● **Data in this exercise**
==================================================
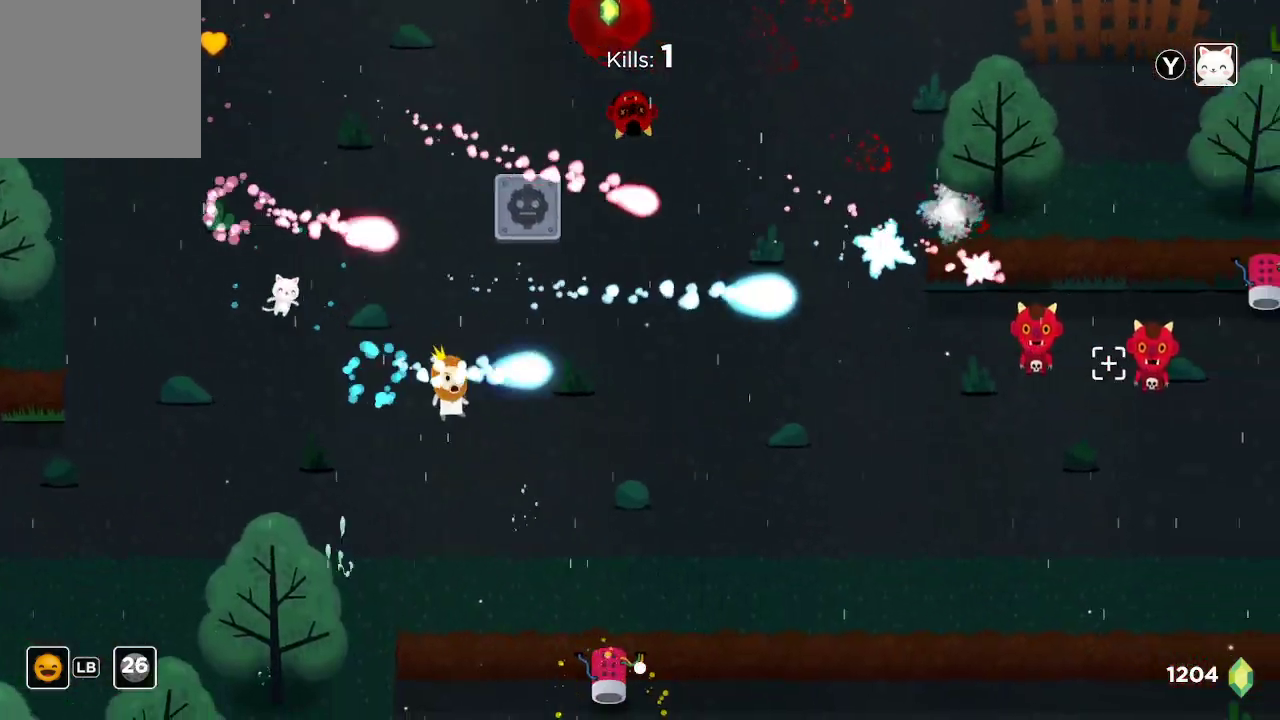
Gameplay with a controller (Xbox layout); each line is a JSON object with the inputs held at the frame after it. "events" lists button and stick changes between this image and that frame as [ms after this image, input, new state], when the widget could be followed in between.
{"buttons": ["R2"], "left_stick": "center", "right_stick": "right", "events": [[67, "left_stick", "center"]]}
==================================================
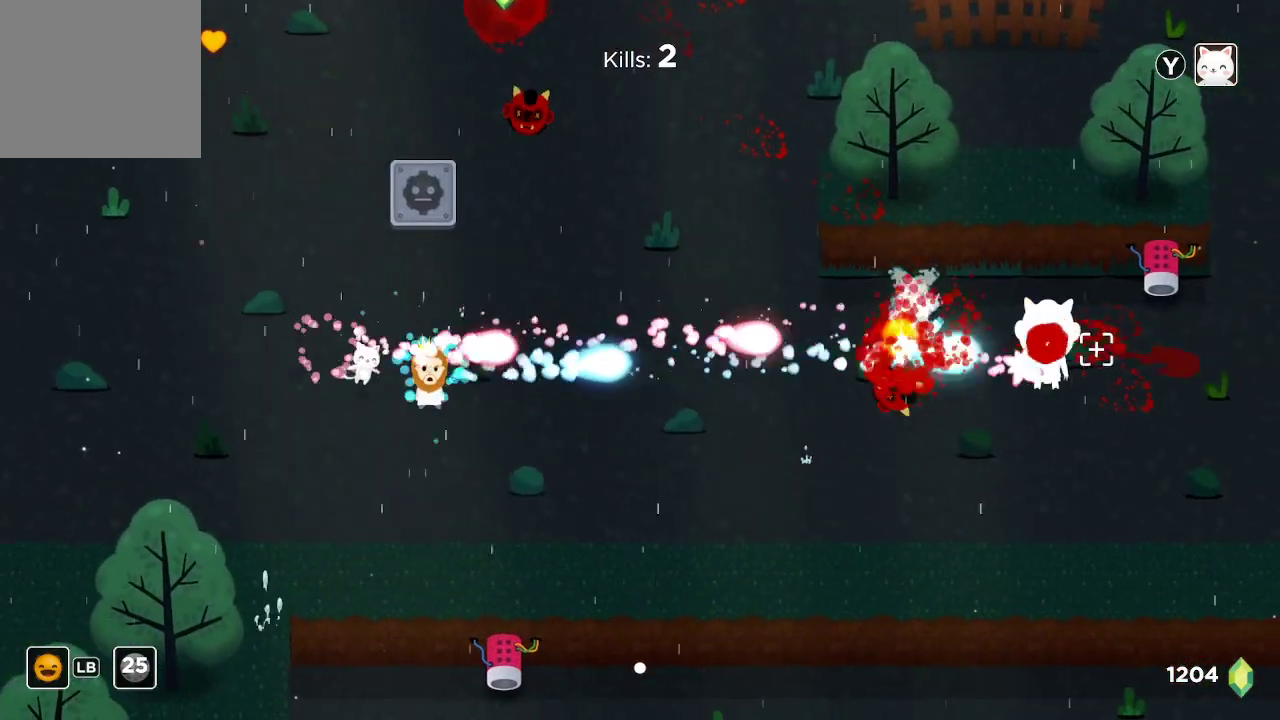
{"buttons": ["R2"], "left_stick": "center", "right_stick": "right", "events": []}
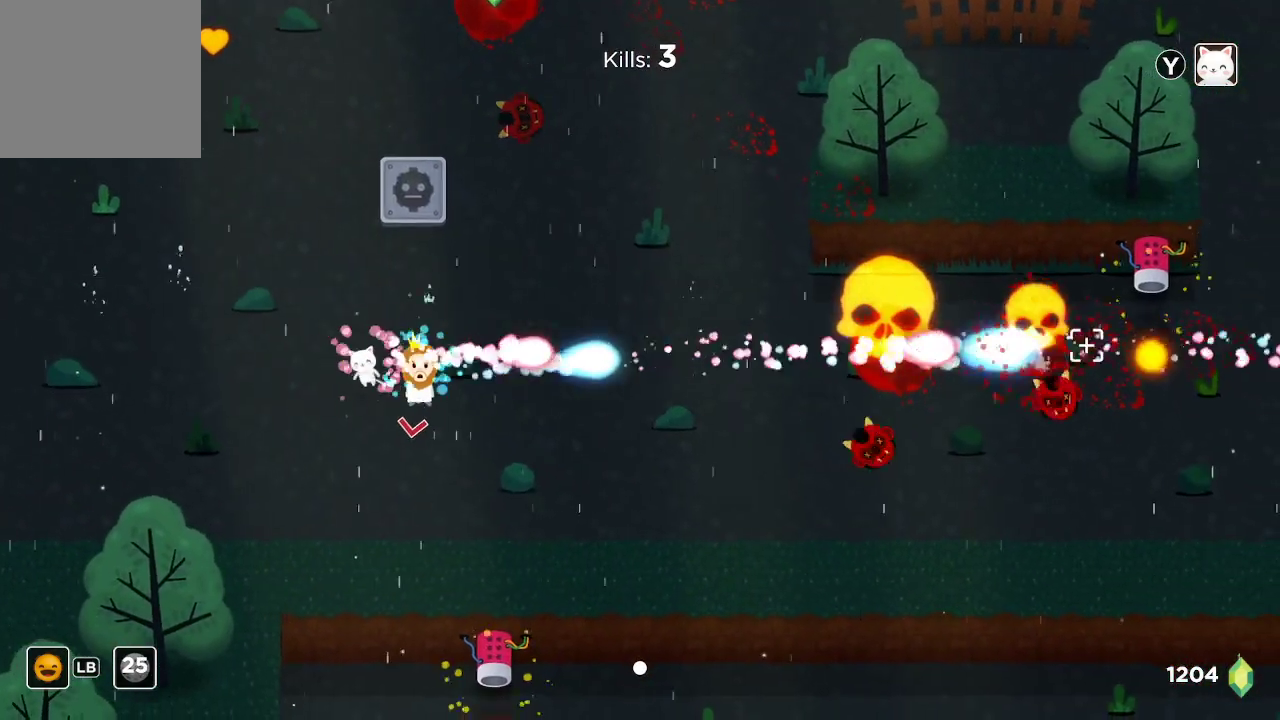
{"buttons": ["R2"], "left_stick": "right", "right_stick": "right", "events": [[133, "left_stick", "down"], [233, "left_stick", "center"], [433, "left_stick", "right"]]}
==================================================
Your answer should hold every line of the entries that contains the string "buttons".

● **The answer**
{"buttons": ["R2"], "left_stick": "center", "right_stick": "right", "events": [[67, "left_stick", "center"]]}
{"buttons": ["R2"], "left_stick": "center", "right_stick": "right", "events": []}
{"buttons": ["R2"], "left_stick": "right", "right_stick": "right", "events": [[133, "left_stick", "down"], [233, "left_stick", "center"], [433, "left_stick", "right"]]}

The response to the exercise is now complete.